Пятый феномен – взаимозависимость политической дискриминации и понижения социального статуса. Будучи исторгнутым из политической общности, рабочий неизбежно терял и свои социальные привилегии, и перемещался на низшее место в социальной иерархии. Это влекло за собой, прежде всего, ухудшение жизненного уровня – важнейшего ценностного ориентира для подавляющего большинства рабочих. Увольнение с работы и занесение в особые списки, грозившие постоянной безработицей, перевод на низкооплачиваемую и тяжелую работу, производственные придирки – эти и прочие способы широко применялись властями и выполнявшей их волю заводской администрацией для наказания политических ослушников. Но и само по себе исключение из социальной «элиты», сколь бы условной она ни была, обостренно воспринималось рабочими.
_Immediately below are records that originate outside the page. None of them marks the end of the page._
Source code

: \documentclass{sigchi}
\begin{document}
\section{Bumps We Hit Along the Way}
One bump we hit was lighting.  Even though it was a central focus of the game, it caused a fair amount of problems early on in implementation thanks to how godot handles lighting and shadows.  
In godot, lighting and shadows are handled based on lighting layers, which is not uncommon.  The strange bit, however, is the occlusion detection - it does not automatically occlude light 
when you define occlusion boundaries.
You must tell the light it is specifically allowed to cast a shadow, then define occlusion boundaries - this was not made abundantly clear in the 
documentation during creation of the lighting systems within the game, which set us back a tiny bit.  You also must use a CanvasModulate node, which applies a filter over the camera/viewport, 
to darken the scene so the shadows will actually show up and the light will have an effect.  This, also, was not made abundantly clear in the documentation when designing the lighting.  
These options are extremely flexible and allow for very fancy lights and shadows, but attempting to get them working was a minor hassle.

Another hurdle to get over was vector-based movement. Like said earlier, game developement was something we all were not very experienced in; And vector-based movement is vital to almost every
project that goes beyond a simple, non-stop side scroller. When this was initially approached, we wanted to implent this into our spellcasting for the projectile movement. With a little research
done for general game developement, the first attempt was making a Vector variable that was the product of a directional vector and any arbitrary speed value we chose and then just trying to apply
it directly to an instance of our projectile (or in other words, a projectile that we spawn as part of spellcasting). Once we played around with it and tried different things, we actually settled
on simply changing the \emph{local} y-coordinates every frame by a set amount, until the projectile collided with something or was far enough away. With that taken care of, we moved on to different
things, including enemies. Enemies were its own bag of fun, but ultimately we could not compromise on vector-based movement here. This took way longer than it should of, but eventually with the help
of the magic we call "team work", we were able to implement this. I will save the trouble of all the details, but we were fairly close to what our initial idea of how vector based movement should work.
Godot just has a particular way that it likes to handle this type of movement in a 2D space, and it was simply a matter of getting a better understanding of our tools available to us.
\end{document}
Причисление себя к привилегированному слою, отличному от других, было для многих из них и своеобразным знаком самоутверждения и обоснования своей личностной значимости.
Политический тоталитаризм едва бы смог существовать, если бы не включил и не использовал механизмы «низовой» поддержки – армия и репрессивные органы не придали бы ему прочной устойчивости. Но санкцию низов нельзя рассматривать однозначно. Мы должны скорее говорить о создании специфической и сложной системы взаимного низового контроля, подавления и принуждения. Политическая психология рабочих и являлась в значительной мере ее продуктом. Она – яркое порождение революционного времени – полно отразила присущую ему неустойчивость, смещение ценностей и поиски новых идеалов.
Душа человека, его мысли, настроения в ряде своих проявлений останутся для нас загадкой, тайной, ее едва ли сможет разгадать даже исследователь, обладающий изощренным аналитическим инструментарием. Переменчивость и смутность политических чувствований, искаженных многими наслоениями, вынуждает нас в иных случаях лишь приблизительно оценивать главенствующий психологический настрой общества. Словно разбитую чашу, мы восстанавливаем картину советского мира 1917–1920 гг. по осколкам, которые соотносим друг с другом подчас интуитивно, по сохранившимся психологическим реликтам, проецируемым на послереволюционное общество, по заведомо неточным и пристрастным субъективным записям. В тайну своего политико-психологического преображения зачастую не может проникнуть и сам человек, чьи взгляды и настроения изучает историк. Этот человек становится другим, но он объясняет свой духовный поворот расхожими клишеобразными формулами, он не находит для этого собственных оригинальных слов, которые выражали бы его мысли – вернее не осознает, что воспринятые им стереотипные формулы не принадлежат ему.
Горожанин как политик непредсказуем и неоднозначен. Он обычно не признает себя таковым. Его политические поступки – продолжение его бытового поведения. В «житейских» формулах он выражает свое отношение к миру, революции и войне. О его политических чувствах мы нередко узнаем не от него самого, а от других. Взгляды его известны нам и не всегда прямо, а по ряду недомолвок и косвенных намеков. Его молчание иногда говорит о большем, нежели его речь.
Без преувеличения можно сказать, что в 1917–1921 гг. закладывались политико-психологические устои нового общества. Возникали и становились приоритетными новые политические обряды, мифы, язык, которые в конечном счете изменяли массовое мышление. Очень непросто, часто лишь внешне, но неуклонно и последовательно формировался «новый человек» – самым укладом жизни, идеологией и практикой эпохи, ее ритуалами и привычками.